Segment Start: DATA EXTRACT

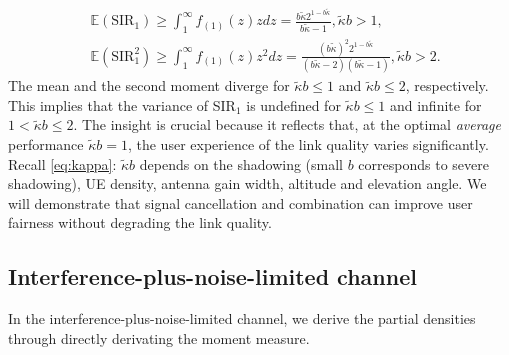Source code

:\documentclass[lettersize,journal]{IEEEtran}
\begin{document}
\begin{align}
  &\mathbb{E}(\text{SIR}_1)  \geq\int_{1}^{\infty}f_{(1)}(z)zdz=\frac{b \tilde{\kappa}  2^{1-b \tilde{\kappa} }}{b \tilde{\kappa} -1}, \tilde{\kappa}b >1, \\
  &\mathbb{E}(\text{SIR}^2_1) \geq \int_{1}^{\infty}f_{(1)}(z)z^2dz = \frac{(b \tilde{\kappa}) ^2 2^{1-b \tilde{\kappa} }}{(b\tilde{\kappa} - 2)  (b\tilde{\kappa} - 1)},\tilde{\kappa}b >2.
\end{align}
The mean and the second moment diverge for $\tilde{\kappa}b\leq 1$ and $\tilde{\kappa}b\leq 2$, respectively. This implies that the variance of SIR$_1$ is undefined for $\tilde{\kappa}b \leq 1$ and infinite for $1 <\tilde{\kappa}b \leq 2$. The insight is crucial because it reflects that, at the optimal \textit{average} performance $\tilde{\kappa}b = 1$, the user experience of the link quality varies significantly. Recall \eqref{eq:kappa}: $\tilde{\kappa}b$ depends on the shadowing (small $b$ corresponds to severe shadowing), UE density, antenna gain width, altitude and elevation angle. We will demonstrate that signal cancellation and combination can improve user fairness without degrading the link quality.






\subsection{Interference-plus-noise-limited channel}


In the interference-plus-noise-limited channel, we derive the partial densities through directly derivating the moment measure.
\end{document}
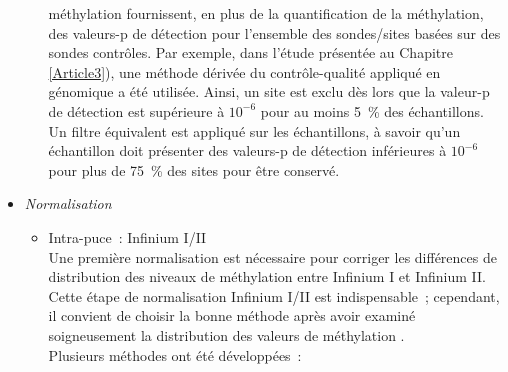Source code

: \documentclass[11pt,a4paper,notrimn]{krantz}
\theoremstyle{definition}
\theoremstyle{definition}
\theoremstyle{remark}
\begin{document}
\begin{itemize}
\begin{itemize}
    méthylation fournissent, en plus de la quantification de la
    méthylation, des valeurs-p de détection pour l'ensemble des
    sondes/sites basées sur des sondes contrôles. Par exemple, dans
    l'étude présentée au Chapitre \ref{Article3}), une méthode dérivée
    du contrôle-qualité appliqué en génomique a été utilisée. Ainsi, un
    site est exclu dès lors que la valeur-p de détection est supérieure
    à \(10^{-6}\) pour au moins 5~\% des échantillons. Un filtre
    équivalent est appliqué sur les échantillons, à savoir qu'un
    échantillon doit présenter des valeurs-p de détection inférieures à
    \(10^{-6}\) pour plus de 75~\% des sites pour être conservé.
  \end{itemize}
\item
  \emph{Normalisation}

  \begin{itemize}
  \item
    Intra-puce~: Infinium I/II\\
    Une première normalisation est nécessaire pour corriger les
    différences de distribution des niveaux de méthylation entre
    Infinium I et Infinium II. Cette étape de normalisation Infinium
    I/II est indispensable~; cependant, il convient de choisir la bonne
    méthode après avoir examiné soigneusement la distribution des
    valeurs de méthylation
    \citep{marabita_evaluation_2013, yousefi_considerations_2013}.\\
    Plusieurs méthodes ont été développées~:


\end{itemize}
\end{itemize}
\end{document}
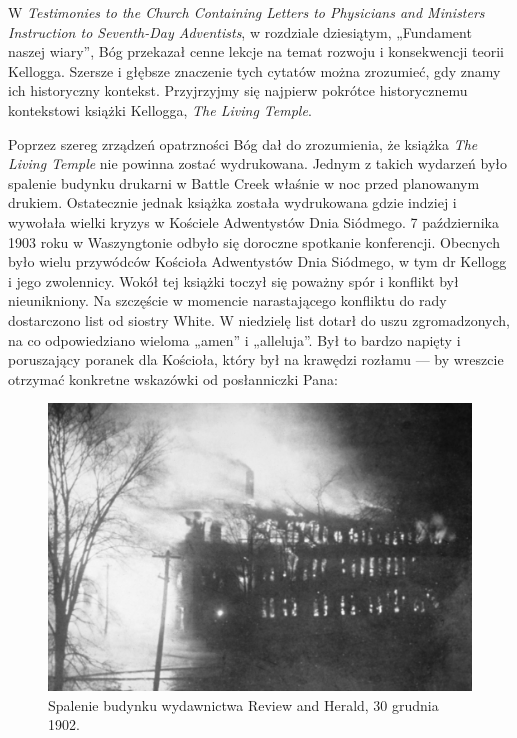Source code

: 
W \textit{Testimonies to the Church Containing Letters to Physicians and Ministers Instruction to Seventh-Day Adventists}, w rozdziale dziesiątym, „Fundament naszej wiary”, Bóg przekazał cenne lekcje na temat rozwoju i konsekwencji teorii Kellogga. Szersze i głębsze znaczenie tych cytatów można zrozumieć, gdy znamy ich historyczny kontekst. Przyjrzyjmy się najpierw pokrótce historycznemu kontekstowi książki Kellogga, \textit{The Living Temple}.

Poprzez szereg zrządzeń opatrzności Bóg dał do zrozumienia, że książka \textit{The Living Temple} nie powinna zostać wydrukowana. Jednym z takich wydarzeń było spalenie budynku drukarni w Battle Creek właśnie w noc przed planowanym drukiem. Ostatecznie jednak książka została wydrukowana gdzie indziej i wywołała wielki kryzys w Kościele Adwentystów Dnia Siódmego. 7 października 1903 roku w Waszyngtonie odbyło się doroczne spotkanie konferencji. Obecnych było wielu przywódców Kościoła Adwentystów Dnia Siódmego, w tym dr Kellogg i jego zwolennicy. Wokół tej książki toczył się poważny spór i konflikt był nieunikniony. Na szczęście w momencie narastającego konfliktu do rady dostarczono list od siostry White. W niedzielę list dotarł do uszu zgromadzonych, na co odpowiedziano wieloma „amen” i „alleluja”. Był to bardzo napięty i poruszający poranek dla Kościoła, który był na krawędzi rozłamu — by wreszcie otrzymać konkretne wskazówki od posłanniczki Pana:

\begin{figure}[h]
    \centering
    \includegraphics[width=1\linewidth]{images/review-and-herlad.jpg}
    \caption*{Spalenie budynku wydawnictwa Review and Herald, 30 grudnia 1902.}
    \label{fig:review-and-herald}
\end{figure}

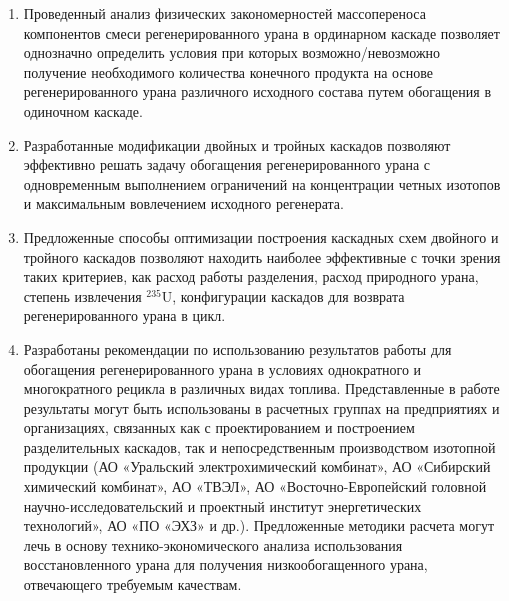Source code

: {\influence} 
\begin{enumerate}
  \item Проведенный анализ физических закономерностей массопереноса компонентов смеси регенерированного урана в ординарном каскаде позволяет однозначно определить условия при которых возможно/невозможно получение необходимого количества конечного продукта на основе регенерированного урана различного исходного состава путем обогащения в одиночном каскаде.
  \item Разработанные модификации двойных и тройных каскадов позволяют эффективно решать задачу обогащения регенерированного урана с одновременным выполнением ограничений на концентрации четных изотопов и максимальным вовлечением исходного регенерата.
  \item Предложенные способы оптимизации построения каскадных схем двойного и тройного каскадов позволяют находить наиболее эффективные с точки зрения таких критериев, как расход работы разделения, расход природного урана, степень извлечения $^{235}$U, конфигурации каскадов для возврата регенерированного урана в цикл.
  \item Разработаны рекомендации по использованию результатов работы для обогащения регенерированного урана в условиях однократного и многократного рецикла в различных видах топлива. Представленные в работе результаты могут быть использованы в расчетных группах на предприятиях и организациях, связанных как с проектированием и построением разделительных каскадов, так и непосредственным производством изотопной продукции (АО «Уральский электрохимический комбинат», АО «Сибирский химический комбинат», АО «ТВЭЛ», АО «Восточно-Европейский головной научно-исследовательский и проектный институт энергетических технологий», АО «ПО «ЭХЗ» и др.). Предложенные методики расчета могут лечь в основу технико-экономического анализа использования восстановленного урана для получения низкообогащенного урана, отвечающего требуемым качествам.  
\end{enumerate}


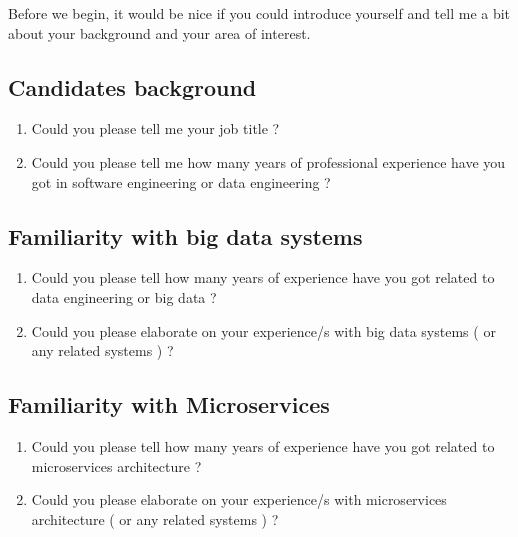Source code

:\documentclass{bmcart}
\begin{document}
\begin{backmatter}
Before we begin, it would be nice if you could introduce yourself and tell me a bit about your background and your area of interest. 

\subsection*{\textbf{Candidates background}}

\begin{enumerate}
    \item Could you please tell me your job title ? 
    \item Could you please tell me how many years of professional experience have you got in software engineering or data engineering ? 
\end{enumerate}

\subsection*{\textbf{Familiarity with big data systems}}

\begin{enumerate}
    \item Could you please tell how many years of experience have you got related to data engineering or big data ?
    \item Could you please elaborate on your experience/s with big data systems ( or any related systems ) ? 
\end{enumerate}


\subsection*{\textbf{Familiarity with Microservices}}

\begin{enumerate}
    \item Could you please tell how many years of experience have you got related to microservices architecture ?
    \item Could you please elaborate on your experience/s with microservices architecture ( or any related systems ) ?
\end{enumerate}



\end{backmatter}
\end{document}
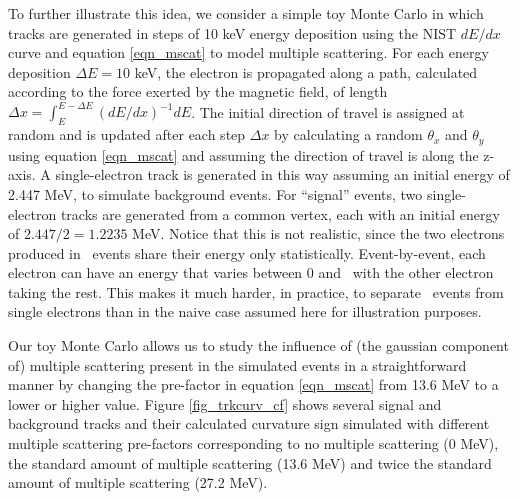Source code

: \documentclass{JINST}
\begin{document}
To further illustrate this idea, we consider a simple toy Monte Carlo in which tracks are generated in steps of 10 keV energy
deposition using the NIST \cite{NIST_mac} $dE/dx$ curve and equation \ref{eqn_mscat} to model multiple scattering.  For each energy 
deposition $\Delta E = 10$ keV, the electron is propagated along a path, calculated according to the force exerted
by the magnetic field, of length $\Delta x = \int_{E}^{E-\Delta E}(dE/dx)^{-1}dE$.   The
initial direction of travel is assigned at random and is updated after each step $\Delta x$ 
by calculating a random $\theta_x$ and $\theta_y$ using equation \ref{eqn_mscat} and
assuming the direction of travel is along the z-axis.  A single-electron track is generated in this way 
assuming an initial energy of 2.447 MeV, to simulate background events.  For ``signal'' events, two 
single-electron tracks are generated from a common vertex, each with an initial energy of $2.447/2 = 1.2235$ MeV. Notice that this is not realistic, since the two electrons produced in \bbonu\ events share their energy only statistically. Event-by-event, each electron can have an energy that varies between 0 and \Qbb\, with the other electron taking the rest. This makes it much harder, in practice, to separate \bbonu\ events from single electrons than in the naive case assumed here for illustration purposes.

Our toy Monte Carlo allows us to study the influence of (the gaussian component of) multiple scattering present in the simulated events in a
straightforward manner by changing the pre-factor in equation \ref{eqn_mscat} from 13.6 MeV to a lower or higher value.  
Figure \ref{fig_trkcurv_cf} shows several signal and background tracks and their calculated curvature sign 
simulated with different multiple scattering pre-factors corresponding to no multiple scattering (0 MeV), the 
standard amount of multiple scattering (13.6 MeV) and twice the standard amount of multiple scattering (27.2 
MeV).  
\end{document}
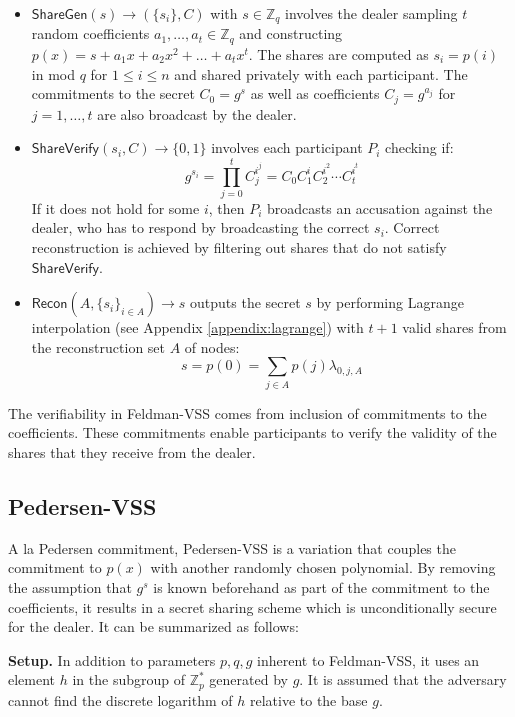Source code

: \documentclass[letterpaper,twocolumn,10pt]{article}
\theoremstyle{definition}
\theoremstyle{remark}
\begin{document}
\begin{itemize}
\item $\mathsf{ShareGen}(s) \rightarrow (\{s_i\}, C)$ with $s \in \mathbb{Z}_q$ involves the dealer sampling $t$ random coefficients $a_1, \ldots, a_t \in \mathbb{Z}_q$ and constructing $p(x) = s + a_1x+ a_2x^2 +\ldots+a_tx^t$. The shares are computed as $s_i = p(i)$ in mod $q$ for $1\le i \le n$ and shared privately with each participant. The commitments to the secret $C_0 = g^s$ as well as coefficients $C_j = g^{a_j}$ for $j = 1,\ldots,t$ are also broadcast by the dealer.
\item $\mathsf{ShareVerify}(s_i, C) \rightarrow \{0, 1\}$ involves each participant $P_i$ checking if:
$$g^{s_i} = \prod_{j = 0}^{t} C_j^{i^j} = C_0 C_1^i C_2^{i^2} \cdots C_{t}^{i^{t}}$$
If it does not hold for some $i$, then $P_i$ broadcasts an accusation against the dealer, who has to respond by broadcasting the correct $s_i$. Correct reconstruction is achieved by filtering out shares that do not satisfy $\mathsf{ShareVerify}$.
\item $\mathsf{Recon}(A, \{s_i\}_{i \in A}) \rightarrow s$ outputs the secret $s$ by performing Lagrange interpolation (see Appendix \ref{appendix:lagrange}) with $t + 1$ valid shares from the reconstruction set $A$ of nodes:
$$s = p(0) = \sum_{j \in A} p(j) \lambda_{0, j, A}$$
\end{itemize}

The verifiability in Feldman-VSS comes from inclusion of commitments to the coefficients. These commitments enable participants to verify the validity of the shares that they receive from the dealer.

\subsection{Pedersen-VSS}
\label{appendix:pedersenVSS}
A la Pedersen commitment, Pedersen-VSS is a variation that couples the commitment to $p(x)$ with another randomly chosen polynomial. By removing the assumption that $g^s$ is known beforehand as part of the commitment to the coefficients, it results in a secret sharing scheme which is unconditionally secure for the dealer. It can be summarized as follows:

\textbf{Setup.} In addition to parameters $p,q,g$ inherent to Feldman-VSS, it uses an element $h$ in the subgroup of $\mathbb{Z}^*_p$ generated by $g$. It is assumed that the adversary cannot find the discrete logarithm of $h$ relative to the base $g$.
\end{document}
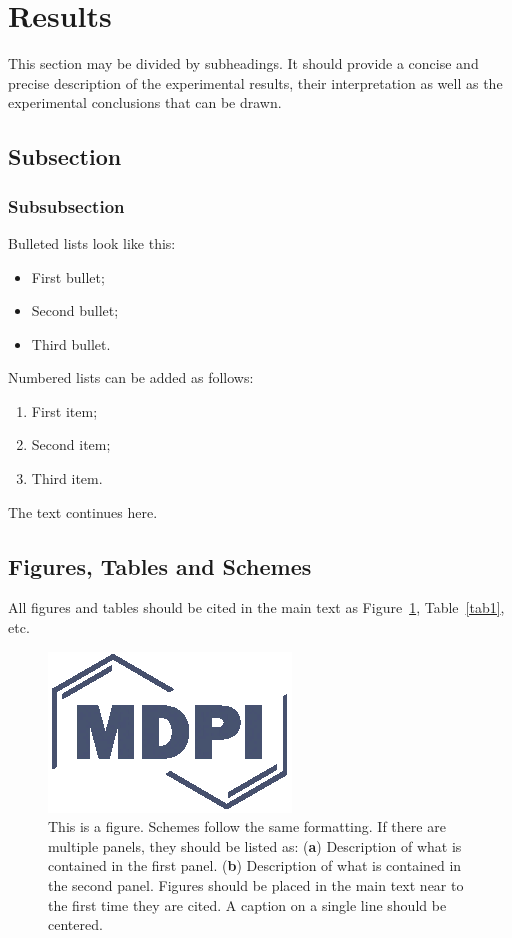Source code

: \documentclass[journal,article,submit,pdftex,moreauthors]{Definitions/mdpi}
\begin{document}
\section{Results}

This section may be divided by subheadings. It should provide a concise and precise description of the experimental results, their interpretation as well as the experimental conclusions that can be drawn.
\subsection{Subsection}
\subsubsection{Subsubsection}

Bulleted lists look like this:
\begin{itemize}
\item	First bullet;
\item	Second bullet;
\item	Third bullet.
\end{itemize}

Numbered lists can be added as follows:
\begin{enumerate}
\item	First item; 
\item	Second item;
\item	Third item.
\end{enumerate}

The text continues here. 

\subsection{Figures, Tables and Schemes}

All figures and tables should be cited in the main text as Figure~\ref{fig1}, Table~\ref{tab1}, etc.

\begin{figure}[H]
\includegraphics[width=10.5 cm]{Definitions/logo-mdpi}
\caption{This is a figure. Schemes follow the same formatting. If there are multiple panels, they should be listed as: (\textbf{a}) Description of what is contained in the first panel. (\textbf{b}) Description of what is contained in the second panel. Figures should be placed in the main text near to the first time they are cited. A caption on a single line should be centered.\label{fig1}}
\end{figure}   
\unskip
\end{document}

Segment End: DATA EXTRACT

Whenever the word "książki" shows up in a line of the entries, copy that line.

RESPONSE TO THIS TASK -
W \textit{Testimonies to the Church Containing Letters to Physicians and Ministers Instruction to Seventh-Day Adventists}, w rozdziale dziesiątym, „Fundament naszej wiary”, Bóg przekazał cenne lekcje na temat rozwoju i konsekwencji teorii Kellogga. Szersze i głębsze znaczenie tych cytatów można zrozumieć, gdy znamy ich historyczny kontekst. Przyjrzyjmy się najpierw pokrótce historycznemu kontekstowi książki Kellogga, \textit{The Living Temple}.
Poprzez szereg zrządzeń opatrzności Bóg dał do zrozumienia, że książka \textit{The Living Temple} nie powinna zostać wydrukowana. Jednym z takich wydarzeń było spalenie budynku drukarni w Battle Creek właśnie w noc przed planowanym drukiem. Ostatecznie jednak książka została wydrukowana gdzie indziej i wywołała wielki kryzys w Kościele Adwentystów Dnia Siódmego. 7 października 1903 roku w Waszyngtonie odbyło się doroczne spotkanie konferencji. Obecnych było wielu przywódców Kościoła Adwentystów Dnia Siódmego, w tym dr Kellogg i jego zwolennicy. Wokół tej książki toczył się poważny spór i konflikt był nieunikniony. Na szczęście w momencie narastającego konfliktu do rady dostarczono list od siostry White. W niedzielę list dotarł do uszu zgromadzonych, na co odpowiedziano wieloma „amen” i „alleluja”. Był to bardzo napięty i poruszający poranek dla Kościoła, który był na krawędzi rozłamu — by wreszcie otrzymać konkretne wskazówki od posłanniczki Pana:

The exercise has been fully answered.